Initially, the patient showed elevated blood pressure measuring 180/96 mmHg, raising suspicion for hypertensive PRES. However, subsequent monitoring revealed a reduction in blood pressure to a mild hypertensive state in the absence of antihypertensive medication. Furthermore, the absence of associated symptoms such as headache and visual disturbance decreased the likelihood of hypertensive PRES. The initial elevation in blood pressure could potentially be linked to post-ictal sympathetic hyperstimulation.
HE can be diagnosed based on three criteria: (1) neurological clinical manifestations after excluding other causes of encephalopathy, (2) elevated levels of ATA, and (3) significant clinical improvement following immunomodulatory treatment [
6]. The clinical features of our patient conform well to these criteria. For an accurate diagnosis of HE, clinical suspicion and appropriate testing for ATA are essential.

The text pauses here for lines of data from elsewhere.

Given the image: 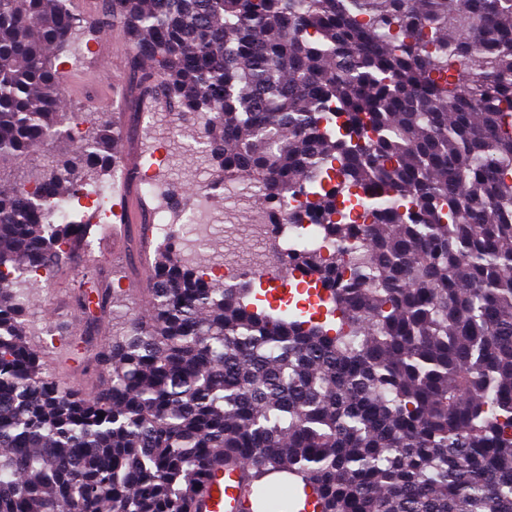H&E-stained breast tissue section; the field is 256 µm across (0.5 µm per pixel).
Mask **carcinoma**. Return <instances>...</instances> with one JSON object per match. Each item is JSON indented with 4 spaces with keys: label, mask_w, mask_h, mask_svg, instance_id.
I'll return each mask as SVG.
<instances>
[{
    "label": "carcinoma",
    "mask_w": 512,
    "mask_h": 512,
    "mask_svg": "<svg viewBox=\"0 0 512 512\" xmlns=\"http://www.w3.org/2000/svg\"><path fill=\"white\" fill-rule=\"evenodd\" d=\"M0 0V512H192L210 467L311 491L312 512H512V0ZM122 27L146 94L206 120L223 178L306 198L336 332L203 278L169 245L151 309L60 387L25 341L29 267L90 225L45 222L119 164L72 146L56 52ZM53 145L24 191L22 162ZM363 211L365 221L349 219Z\"/></svg>",
    "instance_id": "obj_1"
}]
</instances>
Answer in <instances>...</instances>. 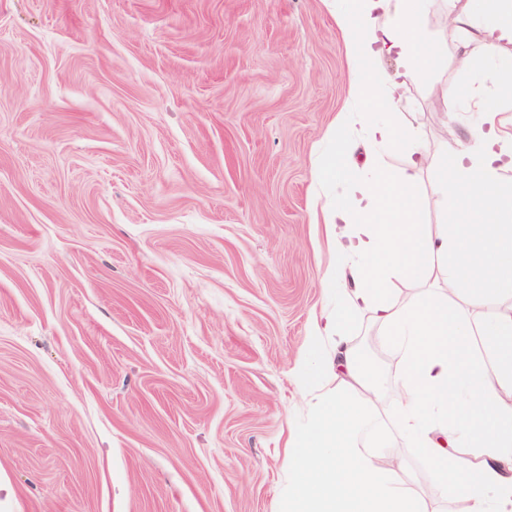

Long-term steroid treatment may cause severe adverse effects and hormonal disturbances. Azathioprine can be used as an effective steroid sparing agent, useful especially in avoiding the morbidities associated with long-term steroid use [
7].
To the best of our knowledge, this is the first case report of HE presenting with PRES with a focus on differential diagnosis from ALE. HE and PRES represent distinct disease entities characterized by differing pathophysiological mechanisms. Nonetheless, both conditions can induce VE through varying mechanisms, potentially leading to diagnostic ambiguity. Differential diagnosis of PRES and HE is challenging, especially when lesions are located in the posterior cerebral region. Neuroimaging often reveals similar findings, such as VE. In our cases, the absence of common associated factors—such as drug use or severe hypertension—combined with elevated levels of ATA was a critical point for differentiation. Treatment strategies also diverge between the two diseases. Timely recognition and precise diagnosis are imperative for facilitating recovery.